The Deep Exploration and Filtering of Text (DEFT) program was created to “assist warfighter with planning and decision-making by inferring implicit information in text, filtering redundancy and connecting like documents.”
The Defense Advanced Research Projects Agency (DARPA) will next this month
detail the union of advanced technologies from artificial intelligence,
computational linguistics, machine learning, natural-language fields it hopes to
bring together to build an automated system that will let analysts and others
better grasp meanings from large volumes of text documentation.
It all boils down to this, military operations officers have a difficult time searching through copious amounts of data in a short period of time. DARPA aims to combat that challenge with an automated and deep natural-language analysis that will process information almost effortlessly.
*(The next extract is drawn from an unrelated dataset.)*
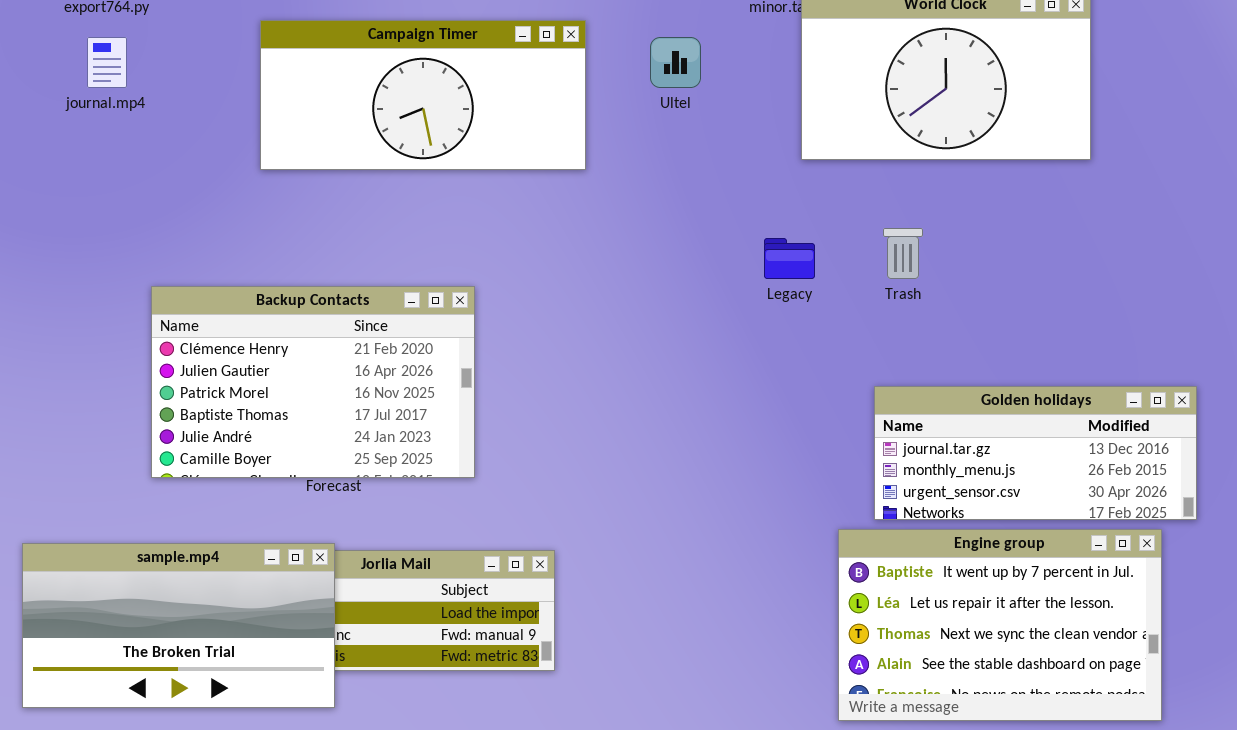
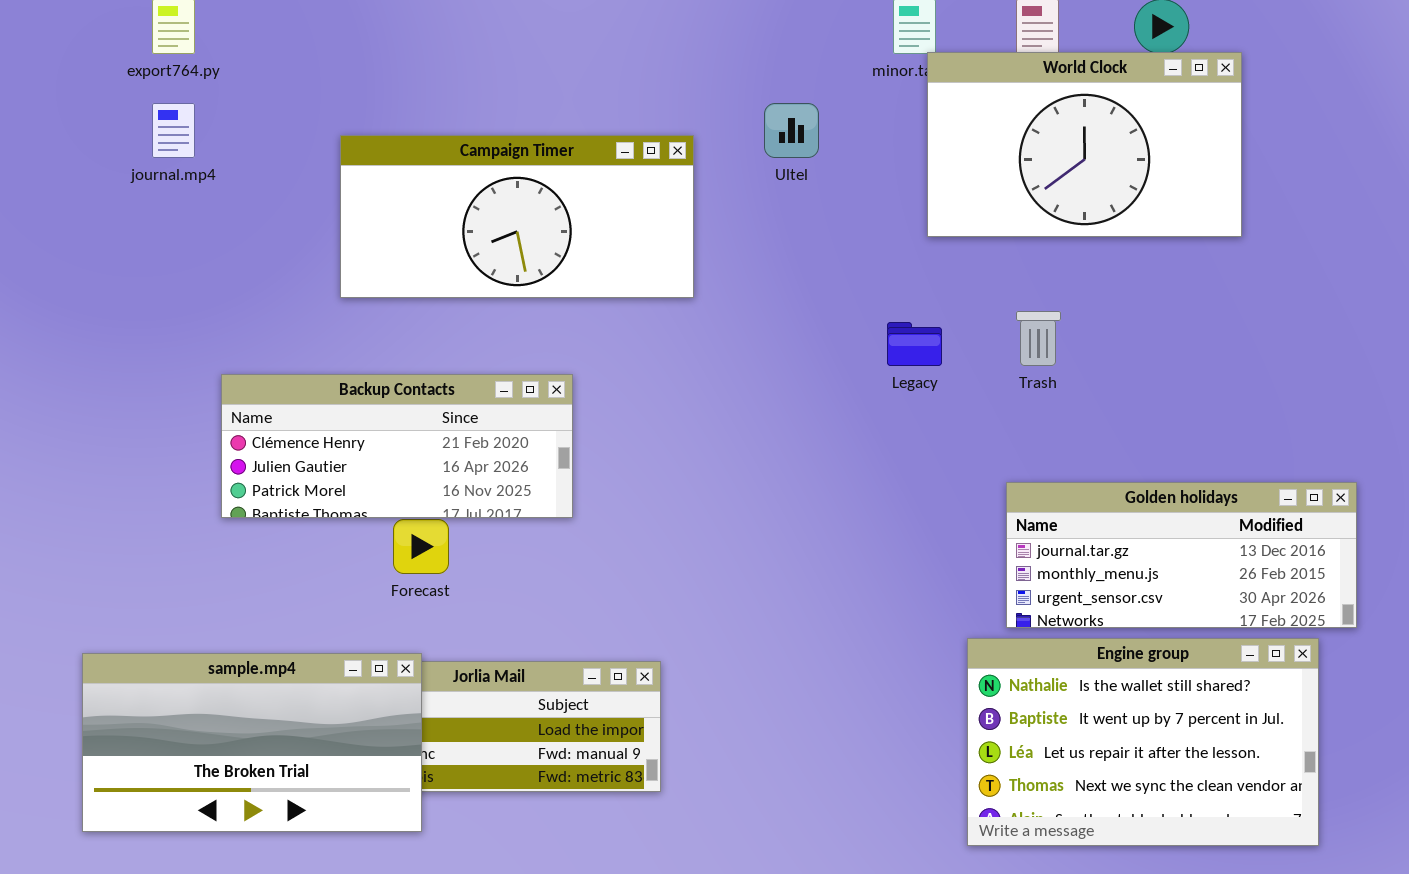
Campaign Timer: [260,20,586,170] -> [340,135,694,298], moved
Backup Contacts: [151,286,475,478] -> [221,374,573,518], resized
Engine group: [838,529,1162,721] -> [967,638,1319,846], scrolled up 1 row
With personnel incapable of combing through just about 90% of the information that is dealt to them because of time constraints, invaluable data falls through the cracks. With the invention of the DEFT program, this sophisticated piece of intelligence will scan through material in order to discover the actionable information contained within them.
DEFT will also focus on changing the current landscape of linear processing, which is limited by the quantities of data in the stratosphere. DEFT will construct a more coordinated exploration of the available data. The program manager, Bonnie Dorr, put it best,
“Deft is attempting to create technology to make reliable inferences based on basic text. We want the ability to mitigate ambiguity in text by stripping away filters that can cloud meaning and by rejecting false information. To be successful, the technology needs to look beyond what is explicitly expressed in text to infer what is actually meant.”